5. What are the four key differences between DNA polymerase and RNA polymerase? (they are different molecules doesn't count as one!)
Answer: The four key differences:
6. Compare and contrast codons and anticodons?
Answer: For every three mRNA or codon specify an amino acid. example: GACCUAGCC. tRNA have an anticodon region that specifically binds to its codon.
7. What is alternative splicing? Why is it necessary to eukaryotes?
Answer: Alternative splicing is when Exons are "coding" regions.
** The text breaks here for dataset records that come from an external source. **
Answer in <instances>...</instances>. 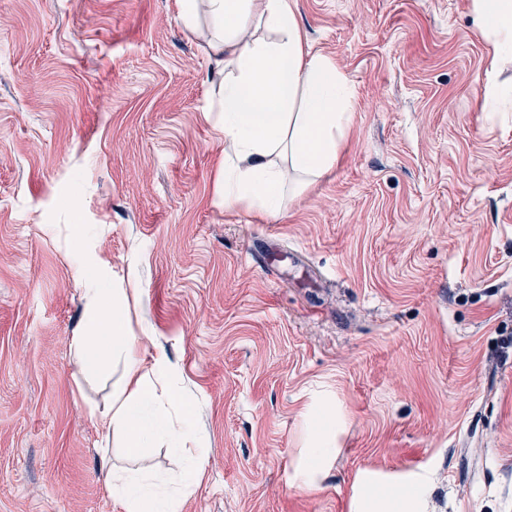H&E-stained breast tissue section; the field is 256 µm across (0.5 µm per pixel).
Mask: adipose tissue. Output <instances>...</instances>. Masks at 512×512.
<instances>
[{"mask_svg": "<svg viewBox=\"0 0 512 512\" xmlns=\"http://www.w3.org/2000/svg\"><path fill=\"white\" fill-rule=\"evenodd\" d=\"M215 26L210 46L222 68L224 93L217 128L224 139V207L266 217L282 212L284 195L299 196L331 171L352 122V91L336 66L311 54L296 23L292 0H208ZM473 23L490 43L494 57L512 53V0H474ZM102 289L89 288L90 324L74 344L88 371L104 356L122 363L120 384L96 417L118 433L130 456L146 457L155 441L166 442L178 494L148 495L145 471L111 473L112 497L126 512H179L202 472L200 454L191 452L189 420L173 390L164 359L141 365V344L133 336L126 289L102 303ZM311 447L295 477L313 487L336 453L340 418L316 408L310 420ZM423 482L403 479L375 485L360 476L355 512H419Z\"/></svg>", "mask_w": 512, "mask_h": 512, "instance_id": "ef3b65f1", "label": "adipose tissue"}]
</instances>
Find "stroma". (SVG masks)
<instances>
[{
    "instance_id": "obj_1",
    "label": "stroma",
    "mask_w": 512,
    "mask_h": 512,
    "mask_svg": "<svg viewBox=\"0 0 512 512\" xmlns=\"http://www.w3.org/2000/svg\"><path fill=\"white\" fill-rule=\"evenodd\" d=\"M348 80L335 168L281 216L224 208V75L178 0H0V512H124L134 468L73 345L88 288H137L203 475L180 512H350L361 471L425 512H512V87L473 0H294ZM94 270L75 275L77 263ZM316 404L336 457L293 481Z\"/></svg>"
}]
</instances>
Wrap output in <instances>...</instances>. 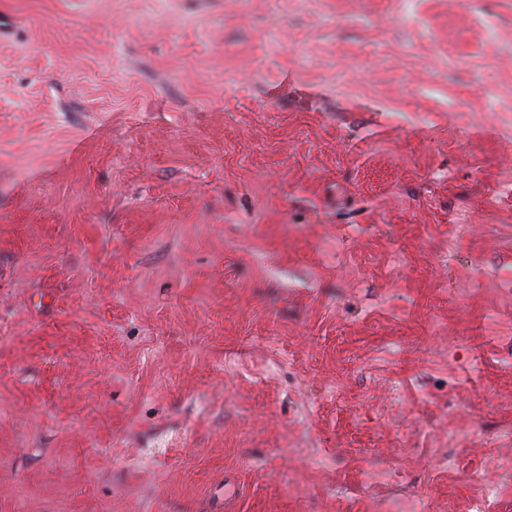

Introns are removed, the different combinations of exons form different mRNA which result in multiple proteins from the same gene.
8. During translation what amino acid sequence would the following mRNA segment be conversted into: AUG GAC AUU GAA OCG
Answer: Met, Asp, Lle, Glu, Pro
9. How come there are only 20 amino acids when there are 64 different codons?
10. How come prokaryotes can both transcribe and translate a gene at the same time, but eukaryotes cannot?
Answer: Prokaryotes can both transcribe and translate a gene at the same time because they occur simultaneously in the cytoplasm. Eukaryotes cannot because transcription occurs in the nucleus and translation occurs in the cytoplasm.